No parece que ERC y PSOE (y PSC) estén por facilitar las cosas a Puigdemont. El cuidado con el que dan pasitos en dirección al reencuentro es paradigmático de quien no quiere perder lo que tiene por precipitación. Puigdemont, por su parte, para cuadrar el círculo deberá ver reafirmada su inmunidad como parlamentario europeo, a día de hoy pendiente de resolución firme, y obtener sentencia substancial de la justicia europea respecto al fondo de las órdenes de extradición, hasta el momento entretenida por la cuestión prejudicial presentada por el juez Llarena. Tanta concatenación de efectos favorables le obliga a esperar pacientemente en Waterloo, mientras elucubra planes alternativos.

Puigdemont solo tiene un punto de coincidencia con Tarradellas. Ninguno de los dos ganó unas elecciones como candidato a la Generalitat, extremo que ya sabemos que no es imprescindible para ocupar la presidencia. En el caso de Tarradellas, por razones dramáticas; era un perseguido por la dictadura que vivía en el exilio como todos los diputados del Parlament y tantos otros políticos republicanos. Puigdemont llegó a la presidencia al ser defenestrado Artur Mas por la CUP, luego confundió al Estado español con lo que él y algunos más creían que era y tuvo que huir de la justicia. Desde su fuga, se han celebrado dos elecciones autonómicas y nadie (excepto él y Torra) puede dudar de la legitimidad de las sucesivas presidencias.

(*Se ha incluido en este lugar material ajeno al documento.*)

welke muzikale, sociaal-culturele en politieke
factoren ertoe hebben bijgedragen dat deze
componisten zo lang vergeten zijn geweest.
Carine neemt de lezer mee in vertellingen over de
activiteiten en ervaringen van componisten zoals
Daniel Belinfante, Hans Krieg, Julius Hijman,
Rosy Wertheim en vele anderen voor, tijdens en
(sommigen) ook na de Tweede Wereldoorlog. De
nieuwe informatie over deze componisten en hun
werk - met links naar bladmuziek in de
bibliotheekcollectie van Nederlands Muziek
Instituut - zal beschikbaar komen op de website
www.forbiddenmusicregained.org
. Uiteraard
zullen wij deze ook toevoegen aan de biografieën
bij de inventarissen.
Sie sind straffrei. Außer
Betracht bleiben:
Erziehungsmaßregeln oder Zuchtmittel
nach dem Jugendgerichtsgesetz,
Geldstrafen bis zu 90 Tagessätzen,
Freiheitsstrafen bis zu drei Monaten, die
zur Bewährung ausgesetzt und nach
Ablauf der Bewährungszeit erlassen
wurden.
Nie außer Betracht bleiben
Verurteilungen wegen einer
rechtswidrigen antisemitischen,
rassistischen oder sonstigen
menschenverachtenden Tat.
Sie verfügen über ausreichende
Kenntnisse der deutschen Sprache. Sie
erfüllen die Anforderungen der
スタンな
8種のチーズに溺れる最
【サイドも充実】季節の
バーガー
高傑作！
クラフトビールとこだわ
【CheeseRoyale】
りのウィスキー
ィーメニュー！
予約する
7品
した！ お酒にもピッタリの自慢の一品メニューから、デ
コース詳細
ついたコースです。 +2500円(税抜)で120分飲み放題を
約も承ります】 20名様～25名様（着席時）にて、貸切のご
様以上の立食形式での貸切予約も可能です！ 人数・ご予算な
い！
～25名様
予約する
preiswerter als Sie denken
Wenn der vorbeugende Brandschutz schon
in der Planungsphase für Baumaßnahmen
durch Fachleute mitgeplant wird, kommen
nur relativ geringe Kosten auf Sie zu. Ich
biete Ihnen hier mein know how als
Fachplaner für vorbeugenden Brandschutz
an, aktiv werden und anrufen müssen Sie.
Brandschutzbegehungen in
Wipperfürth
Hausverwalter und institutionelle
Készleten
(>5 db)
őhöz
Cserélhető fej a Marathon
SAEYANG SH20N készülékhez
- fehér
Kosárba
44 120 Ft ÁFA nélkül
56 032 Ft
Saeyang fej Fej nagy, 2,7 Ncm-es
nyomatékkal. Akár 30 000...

No hay ninguna Generalitat por recuperar ni ninguna presidencia vacía esperando quien la ocupe. Esta es la desgracia de Puigdemont. Tampoco hay ningún estado en fase de transición de la dictadura a la democracia que busque gestos para la legitimidad republicana derrotada por el fascismo. Por otra parte, es ser algo más que un optimista pensar que Europa para resolver el conflicto catalán obligará a España a aceptar la tesis de la disgregación en contra de su voluntad y la de la mitad de los catalanes como poco.

En Waterloo deben manejar otros planes menos maravillosos, seguro. Lo hizo Tarradellas y le salió bien. El hombre de Saint Martin-le-Beau, no olvidemos, volvió de la mano del Gobierno Suárez, tras una negociación larga y preconstitucional que exigió cesiones significativas a cambio del regreso como presidente de la Generalitat, desde el reconocimiento de la monarquía a la aceptación de la Diputación de Barcelona como cuna del Gobierno catalán.

Puigdemont deberá negociar su futuro con un Gobierno central que tiene como socio parlamentario al partido que preside la Generalitat, cuyo interés en recibir a un supuesto presidente de un gobierno en el exilio es fácil de imaginar. Y con un Tribunal Supremo posicionado en la búsqueda y captura del expresidente catalán. La negociación no es imposible, solo improbable, en todo y caso siempre que el eurodiputado independentista no se convierta en un factor de inestabilidad sino de refuerzo del horizonte de normalidad institucional. El plan que está tanteando no parece reunir esta exigencia.